## [GIVEN DATA]
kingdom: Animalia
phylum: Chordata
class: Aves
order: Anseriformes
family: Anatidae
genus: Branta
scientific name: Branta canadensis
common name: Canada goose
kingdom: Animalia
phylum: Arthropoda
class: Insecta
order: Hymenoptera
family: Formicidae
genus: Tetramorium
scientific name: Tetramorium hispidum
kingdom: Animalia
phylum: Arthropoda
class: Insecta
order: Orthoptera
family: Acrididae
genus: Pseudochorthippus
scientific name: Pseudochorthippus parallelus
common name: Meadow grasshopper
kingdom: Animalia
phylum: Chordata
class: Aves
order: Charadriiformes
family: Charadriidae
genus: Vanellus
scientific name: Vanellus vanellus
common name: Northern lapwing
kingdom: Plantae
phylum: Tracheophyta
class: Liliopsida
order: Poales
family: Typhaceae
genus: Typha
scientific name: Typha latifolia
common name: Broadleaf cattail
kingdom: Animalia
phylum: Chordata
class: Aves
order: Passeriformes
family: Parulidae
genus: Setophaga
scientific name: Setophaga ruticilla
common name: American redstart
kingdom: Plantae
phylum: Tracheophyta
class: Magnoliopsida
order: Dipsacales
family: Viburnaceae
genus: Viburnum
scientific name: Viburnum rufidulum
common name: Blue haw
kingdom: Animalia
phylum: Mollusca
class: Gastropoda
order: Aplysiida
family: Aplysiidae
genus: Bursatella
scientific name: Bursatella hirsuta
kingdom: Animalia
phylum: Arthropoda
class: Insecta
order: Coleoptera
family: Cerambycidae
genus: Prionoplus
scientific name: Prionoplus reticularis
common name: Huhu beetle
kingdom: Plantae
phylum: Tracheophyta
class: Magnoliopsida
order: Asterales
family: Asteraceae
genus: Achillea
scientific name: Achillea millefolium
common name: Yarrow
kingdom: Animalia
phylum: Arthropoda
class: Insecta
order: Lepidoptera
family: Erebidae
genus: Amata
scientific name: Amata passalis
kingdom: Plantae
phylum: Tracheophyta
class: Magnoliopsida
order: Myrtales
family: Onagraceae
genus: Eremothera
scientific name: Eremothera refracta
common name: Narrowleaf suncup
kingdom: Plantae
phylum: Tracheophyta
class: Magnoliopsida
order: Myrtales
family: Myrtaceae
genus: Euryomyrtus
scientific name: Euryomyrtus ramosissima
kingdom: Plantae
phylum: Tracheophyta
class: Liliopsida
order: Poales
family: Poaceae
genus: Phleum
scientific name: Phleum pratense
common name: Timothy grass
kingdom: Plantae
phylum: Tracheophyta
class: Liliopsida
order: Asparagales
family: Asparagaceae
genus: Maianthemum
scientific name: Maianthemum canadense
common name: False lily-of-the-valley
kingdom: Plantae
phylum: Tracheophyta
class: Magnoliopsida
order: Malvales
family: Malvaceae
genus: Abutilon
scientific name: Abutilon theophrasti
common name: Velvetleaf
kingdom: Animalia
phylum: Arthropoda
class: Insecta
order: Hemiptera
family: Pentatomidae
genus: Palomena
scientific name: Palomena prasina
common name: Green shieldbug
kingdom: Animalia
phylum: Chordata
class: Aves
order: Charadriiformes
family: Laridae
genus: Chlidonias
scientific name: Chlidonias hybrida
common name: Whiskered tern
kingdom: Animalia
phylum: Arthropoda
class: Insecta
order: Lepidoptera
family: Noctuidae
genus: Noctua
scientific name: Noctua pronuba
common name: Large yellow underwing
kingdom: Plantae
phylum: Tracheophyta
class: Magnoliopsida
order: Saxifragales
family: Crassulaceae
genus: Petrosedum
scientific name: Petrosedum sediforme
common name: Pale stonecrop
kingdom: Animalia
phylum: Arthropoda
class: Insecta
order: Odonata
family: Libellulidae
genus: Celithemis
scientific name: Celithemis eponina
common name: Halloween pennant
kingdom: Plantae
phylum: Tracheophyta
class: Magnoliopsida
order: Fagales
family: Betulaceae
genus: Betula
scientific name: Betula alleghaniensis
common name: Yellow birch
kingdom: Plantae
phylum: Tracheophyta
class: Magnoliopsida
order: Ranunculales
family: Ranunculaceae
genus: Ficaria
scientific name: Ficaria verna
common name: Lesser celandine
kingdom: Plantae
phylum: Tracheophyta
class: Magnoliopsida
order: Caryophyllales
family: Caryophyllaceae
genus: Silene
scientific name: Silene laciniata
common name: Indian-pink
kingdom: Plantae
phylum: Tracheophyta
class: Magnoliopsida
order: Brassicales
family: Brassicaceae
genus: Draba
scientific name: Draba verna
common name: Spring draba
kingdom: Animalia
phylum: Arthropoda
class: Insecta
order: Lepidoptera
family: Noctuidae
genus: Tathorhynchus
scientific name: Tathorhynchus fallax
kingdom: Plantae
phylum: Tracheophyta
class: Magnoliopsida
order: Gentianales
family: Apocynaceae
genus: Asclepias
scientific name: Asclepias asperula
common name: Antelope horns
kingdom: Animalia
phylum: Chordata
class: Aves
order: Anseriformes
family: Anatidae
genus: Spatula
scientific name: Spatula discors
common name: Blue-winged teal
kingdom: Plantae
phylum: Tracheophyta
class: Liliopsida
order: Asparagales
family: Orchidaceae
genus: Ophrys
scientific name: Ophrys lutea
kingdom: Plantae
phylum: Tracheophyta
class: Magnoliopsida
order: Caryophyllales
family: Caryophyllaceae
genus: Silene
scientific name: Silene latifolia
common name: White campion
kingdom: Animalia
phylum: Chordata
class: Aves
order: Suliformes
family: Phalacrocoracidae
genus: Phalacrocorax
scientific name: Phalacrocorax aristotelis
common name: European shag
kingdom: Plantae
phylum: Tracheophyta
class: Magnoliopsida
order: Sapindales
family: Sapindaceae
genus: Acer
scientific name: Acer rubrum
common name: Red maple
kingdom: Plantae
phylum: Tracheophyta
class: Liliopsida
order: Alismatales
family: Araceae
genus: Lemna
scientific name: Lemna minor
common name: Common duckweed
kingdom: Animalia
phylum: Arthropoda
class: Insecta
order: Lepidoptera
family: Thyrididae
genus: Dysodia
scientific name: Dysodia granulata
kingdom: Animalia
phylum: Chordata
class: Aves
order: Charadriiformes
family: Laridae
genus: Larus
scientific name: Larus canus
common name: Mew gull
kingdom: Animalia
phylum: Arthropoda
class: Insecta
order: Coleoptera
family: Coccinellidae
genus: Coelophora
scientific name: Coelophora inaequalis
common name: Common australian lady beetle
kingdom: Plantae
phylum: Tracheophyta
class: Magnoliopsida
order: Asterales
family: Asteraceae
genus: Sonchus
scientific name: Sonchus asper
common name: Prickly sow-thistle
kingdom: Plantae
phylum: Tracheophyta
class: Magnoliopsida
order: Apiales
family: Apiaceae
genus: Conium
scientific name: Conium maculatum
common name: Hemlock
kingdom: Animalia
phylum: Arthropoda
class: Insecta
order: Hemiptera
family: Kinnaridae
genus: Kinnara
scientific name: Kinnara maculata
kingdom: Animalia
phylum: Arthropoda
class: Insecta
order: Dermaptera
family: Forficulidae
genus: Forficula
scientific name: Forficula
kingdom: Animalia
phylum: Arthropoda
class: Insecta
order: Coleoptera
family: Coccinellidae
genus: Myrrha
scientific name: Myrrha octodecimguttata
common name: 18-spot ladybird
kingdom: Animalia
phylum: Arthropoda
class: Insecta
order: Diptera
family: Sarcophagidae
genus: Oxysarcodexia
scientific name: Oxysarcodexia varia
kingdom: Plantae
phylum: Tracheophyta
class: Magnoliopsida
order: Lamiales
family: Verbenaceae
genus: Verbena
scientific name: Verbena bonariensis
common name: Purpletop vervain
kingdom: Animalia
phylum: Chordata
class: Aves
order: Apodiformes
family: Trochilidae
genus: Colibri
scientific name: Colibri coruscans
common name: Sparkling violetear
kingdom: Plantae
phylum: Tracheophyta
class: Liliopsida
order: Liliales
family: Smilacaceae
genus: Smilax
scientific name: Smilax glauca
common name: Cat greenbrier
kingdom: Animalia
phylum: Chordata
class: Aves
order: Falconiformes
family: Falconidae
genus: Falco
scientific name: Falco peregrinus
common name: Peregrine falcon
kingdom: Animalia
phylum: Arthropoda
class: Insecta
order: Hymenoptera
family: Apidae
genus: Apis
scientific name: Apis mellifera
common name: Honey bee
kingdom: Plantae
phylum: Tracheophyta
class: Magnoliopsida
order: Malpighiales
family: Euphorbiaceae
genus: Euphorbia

## [EXERCISE DESCRIPTION]
Repeat the listing above word for word, from its first line through the line that contains "scientific name: Pseudochorthippus parallelus".

## [ANSWER]
kingdom: Animalia
phylum: Chordata
class: Aves
order: Anseriformes
family: Anatidae
genus: Branta
scientific name: Branta canadensis
common name: Canada goose
kingdom: Animalia
phylum: Arthropoda
class: Insecta
order: Hymenoptera
family: Formicidae
genus: Tetramorium
scientific name: Tetramorium hispidum
kingdom: Animalia
phylum: Arthropoda
class: Insecta
order: Orthoptera
family: Acrididae
genus: Pseudochorthippus
scientific name: Pseudochorthippus parallelus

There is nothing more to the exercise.